King Frederik was to meet party leaders individually later Wednesday to determine who should be asked to try to form the next government.

“My expectation is that Mette Frederiksen will become prime minister,” University of Copenhagen political science professor Rune Stubager told reporters.

“But I don’t know with the backing of which parties, like the left wing or the right wing,” he said.

He noted that Lokke, a two-time former prime minister, would likely vie for the position of prime minister, even though he has adamantly denied any interest in the job.

“Danes want me and not another prime minister. I still have the backing to be able to continue on behalf of the Danish people,” Frederiksen insisted during the debate.

Frederiksen has for the past four years headed an unprecedented left-right coalition made up of her Social Democrats, the Moderates and the Liberals.

The Liberals have refused to continue in a Social Democrat-led government.

‘Too Hard To Say’

Danes are now prepared for long negotiations. After the 2022 election, the talks lasted six weeks.

“It’s a long process, which means the government won’t be formed and it will be quite difficult to pass laws during this period,” lamented Jesper Dyrfjeld Christensen, a 54-year-old engineer.

“It’s really too hard to say who will be part of the coalition,” admitted Stubager.

With 12 parties in parliament, the political landscape is jagged — though Denmark is accustomed to minority governments.

“To some extent, this is the way Danish politics works. You have a minority government in the centre which forms a majority with the left on some issues and with the right on others,” he explained.

The negotiations are expected to focus on economic and pension issues, pollution and immigration, he said.

The traditional far-right party, the Danish People’s Party, which has heavily influenced policy since the late 1990s but slumped in the 2022 election, more than tripled its result to 9.1 per cent of votes.

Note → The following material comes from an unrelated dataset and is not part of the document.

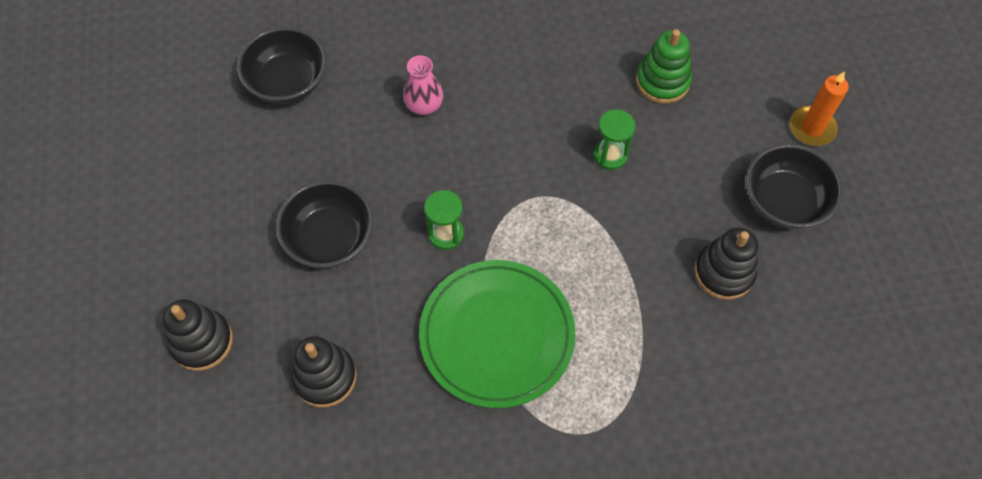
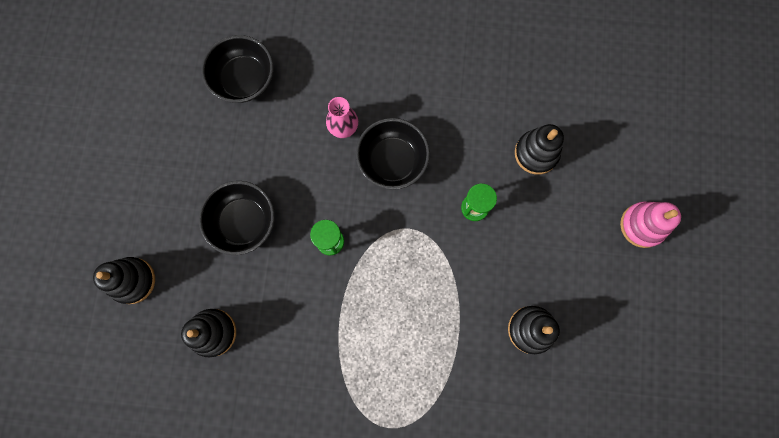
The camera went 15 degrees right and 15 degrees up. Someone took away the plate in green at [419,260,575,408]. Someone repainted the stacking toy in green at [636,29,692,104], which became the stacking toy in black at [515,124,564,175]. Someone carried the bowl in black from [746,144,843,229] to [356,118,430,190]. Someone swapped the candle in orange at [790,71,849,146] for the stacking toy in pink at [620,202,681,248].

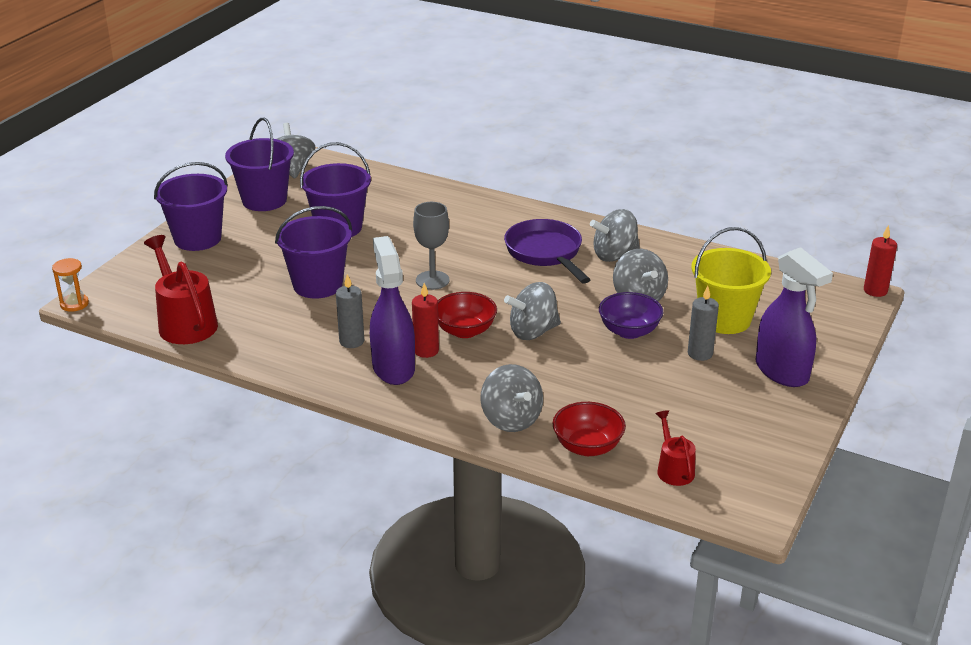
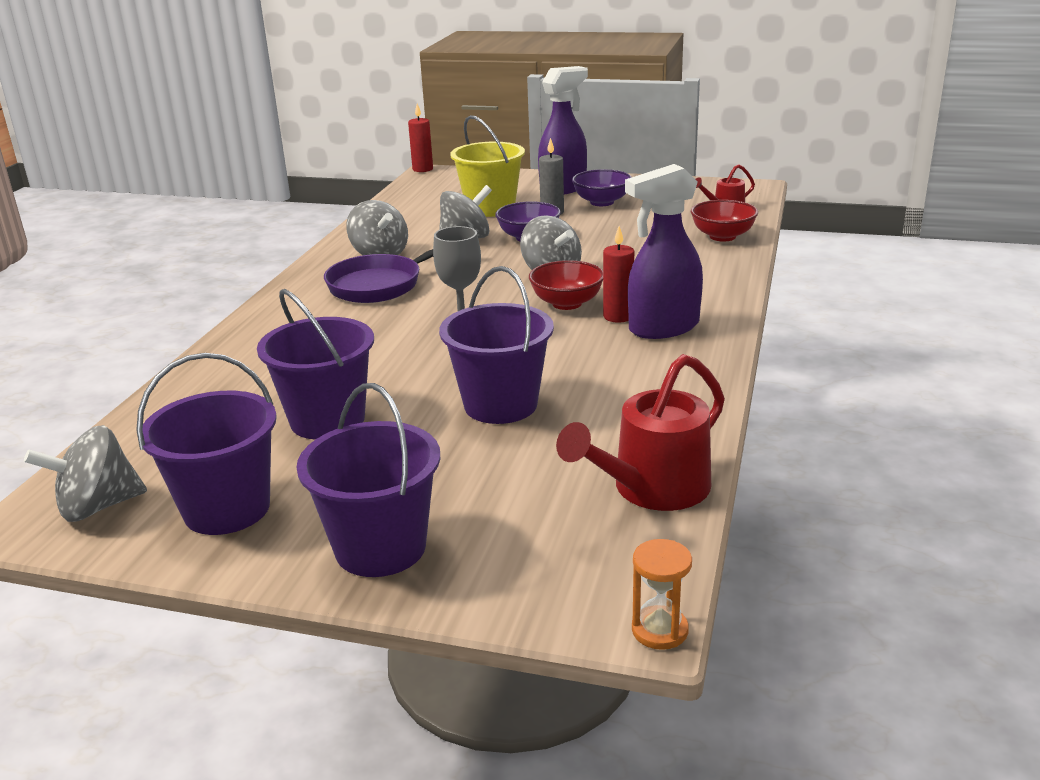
The camera went 100 degrees left and 5 degrees down. Someone took away the candle in grey at [336,274,364,348]. Someone took away the spinning top in grey at [480,364,543,432]. Someone put down the bowl in purple at [572,169,632,206].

The three anti-immigration groups together garnered 17 per cent, a stable figure for Denmark’s populist right over the past two decades.

“If negotiations take place in the left-wing bloc with the moderates, then there will be more focus on green issues than on immigration,” Stubager said.

“But if, instead, the Moderates negotiate with the parties on the right, then the central issue will be immigration.”

Four seats in Denmark’s parliament are held by its two autonomous territories — two for Greenland and two for the Faroe Islands.

While the Faroese renewed the mandates of the two outgoing lawmakers, with one for each bloc, Greenland overwhelmingly backed the left-wing party and Naleraq, which advocates rapid independence from Denmark.